### Text
= Beginning of Section =

If the Subcontract Applies
-
Forte claims to be entitled to liquidated damages of $210,000. Forte also claims to be entitled to make a deduction for the additional cost of excavating the OSD Tank. It values this work at $60,110 plus GST. It can be seen that these two amounts form the bulk of the claim for damages of $292,833.67.
If the Tender Applies
-
Moit claims to be entitled under its Variation No 3 to $280,508.45 plus GST for GSW removal. This is the “big ticket” item in the Moit claim for damages of $386,522.66.
-
The determination of whether either party is entitled to these large amounts, or to the smaller claims which are considered below, depends upon the findings as to whether there was a contract between the parties, and if so what were its terms.
Consideration of the Contract and its Terms
-
In accordance with the authorities cited above I will examine the dealings between the parties to determine the extent to which they reached consensus as to the terms of their bargain and the extent to which they intended to become immediately bound to the terms of a contract.
-
On 17 April 2019 Forte invited Moit to submit a tender for bulk excavation, detailed excavation, anchors and shotcrete for the Porter Street project (CB 622-623).
-
Moit submitted a Tender Submission which went through several revisions as discussions took place between the parties concerning pricing and quantities.
-
The various iterations of the Tender consistently stated that:
A lump sum figure was being quoted for bulk excavation of VENM only.
There were Extra Over rates per tonne for disposal of classified material.
Moits was responsible for dewatering rainwater only during excavation works.
Any OSD Tank was excluded.
Moit was entitled to extensions of time for inclement weather or tip closure.
-
A draft contract, in the form of the Subcontract, was prepared by Ms Wang and sent to Moit (CB 647-648).
-
The parties agreed that Moit would start on site on 28 May 2018 (CB 652).
-
The final version of the Tender was sent on 21 May 2018 (CB 656).

= End of Section =

### Provided data
= Beginning of Section =

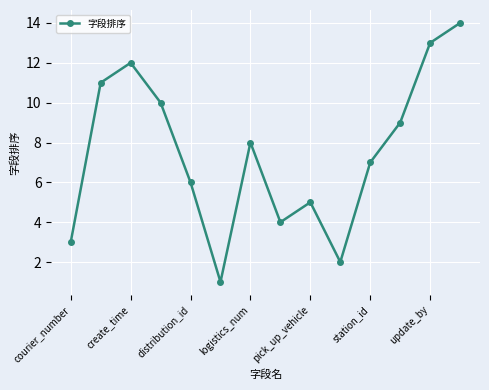

How many lines are shown in the chart?

1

= End of Section =

### Problem statement
For each statement, (a) through (c), answer yes or no according to the text about the Forte and Moit dispute, and quote the deciding words from it.
(a) Moit's tender covered an OSD Tank.
(b) Ms Wang prepared the draft contract.
(c) Forte values the additional cost of excavating the OSD Tank at $60,110 plus GST.
The material has no connection to the text about the dispute between Forte and Moit.

### Response below
(a) No: "Any OSD Tank was excluded."
(b) Yes: "A draft contract, in the form of the Subcontract, was prepared by Ms Wang and sent to Moit"
(c) Yes: "It values this work at $60,110 plus GST."